DOCUMENT PASSAGE:
+ + + + + + +

Monty ‘loved Sidmouth’- say grieving family

PUBLISHED: 07:00 25 April 2011 | UPDATED: 13:33 26 April 2011

Maurice Henry Dunford:

Maurice Henry Dunford: "He loved Sidmouth"


Tribute to Maurice Henry Dunford who died on April 14

A true Sidmothian

Retired master builder Maurice Henry Dunford, known as Monty, was the last of three brothers whose family firm was responsible for scores of Sidmouth homes.

Monty’s two children, Chris and Lesley, this week remembered their late father as ‘a wonderful dad and granddad with a passion for Sidmouth’.

“Despite having so many interests, it was his family that brought him the greatest joy,” they said.

Monty, of Sidford Road, suffered a fall in the snow on Christmas Eve while out delivering presents.

He never recovered and lost a battle with pneumonia last Thursday (April 14). Monty died in the loving arms of his family.

MONTY Dunford had a lifelong affinity with Sidmouth’s scouts and cubs that began when he was a schoolboy in the town.

He received the honour of having a cub pack named after him when he was recognised for 50 years service.

As a teenage soldier Monty served in Germany and North Africa. A love of sport picked up in the army saw him later race against the legendary Roger Bannister in pre-Olympic trials.

+ + + + + + +

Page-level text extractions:
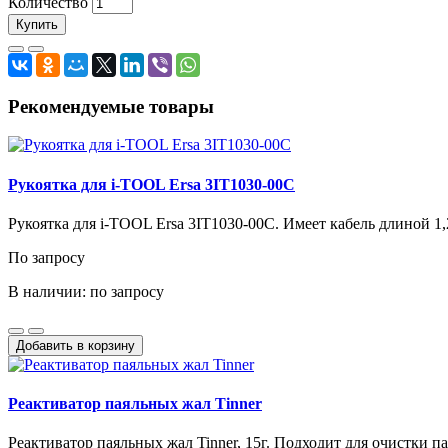
Количество
Купить
Рекомендуемые товары
Рукоятка для i-TOOL Ersa 3IT1030-00C
Рукоятка для i-TOOL Ersa 3IT1030-00C. Имеет кабель длиной 1,2
По запросу
В наличии: по запросу
Добавить в корзину
Реактиватор паяльных жал Tinner
Реактиватор паяльных жал Tinner, 15г. Подходит для очистки па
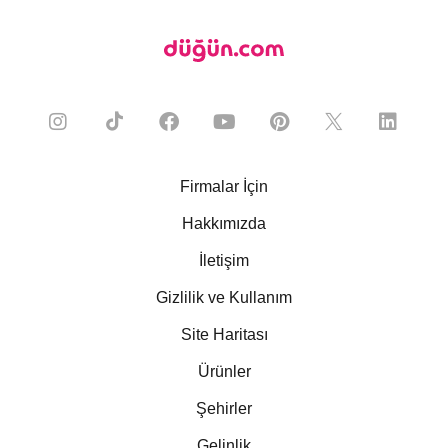
Firmalar İçin
Hakkımızda
İletişim
Gizlilik ve Kullanım
Site Haritası
Ürünler
Şehirler
Gelinlik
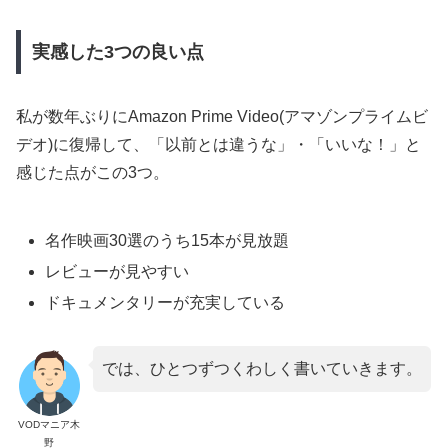
実感した3つの良い点
私が数年ぶりにAmazon Prime Video(アマゾンプライムビ
デオ)に復帰して、「以前とは違うな」・「いいな！」と
感じた点がこの3つ。
名作映画30選のうち15本が見放題
レビューが見やすい
ドキュメンタリーが充実している
では、ひとつずつくわしく書いていきます。
VODマニア木
野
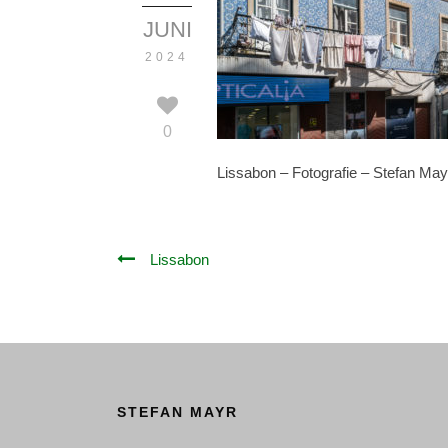
JUNI
2024
0
Lissabon – Fotografie – Stefan May
Lissabon
STEFAN MAYR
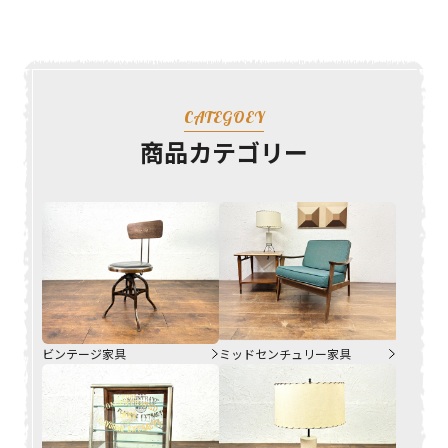
CATEGOEY
商品カテゴリー
ビンテージ家具
ミッドセンチュリー家具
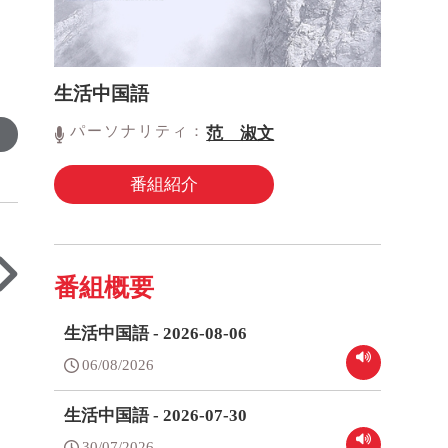
生活中国語
パーソナリティ：
范 淑文
番組紹介
番組概要
生活中国語 - 2026-08-06
06/08/2026
生活中国語 - 2026-07-30
30/07/2026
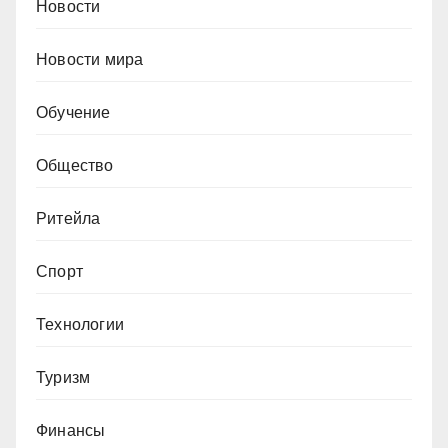
Новости
Новости мира
Обучение
Общество
Ритейла
Спорт
Технологии
Туризм
Финансы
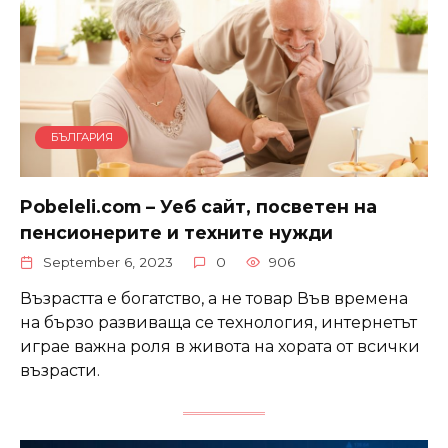
БЪЛГАРИЯ
Pobeleli.com – Уеб сайт, посветен на
пенсионерите и техните нужди
September 6, 2023
0
906
Възрастта е богатство, а не товар Във времена
на бързо развиваща се технология, интернетът
играе важна роля в живота на хората от всички
възрасти.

+ + + + + + +

REQUIRED ACTION 1: In the Monty Dunford tribute, what are the names of his two children?
REQUIRED ACTION 2: Retype the passage of the Monty Dunford tribute that begins at the words "PUBLISHED: 07:00 25" and stops after the words "of Sidmouth homes.".

WRITTEN ANSWER 1: Chris and Lesley.

WRITTEN ANSWER 2:
PUBLISHED: 07:00 25 April 2011 | UPDATED: 13:33 26 April 2011

Maurice Henry Dunford:

Maurice Henry Dunford: "He loved Sidmouth"


Tribute to Maurice Henry Dunford who died on April 14

A true Sidmothian

Retired master builder Maurice Henry Dunford, known as Monty, was the last of three brothers whose family firm was responsible for scores of Sidmouth homes.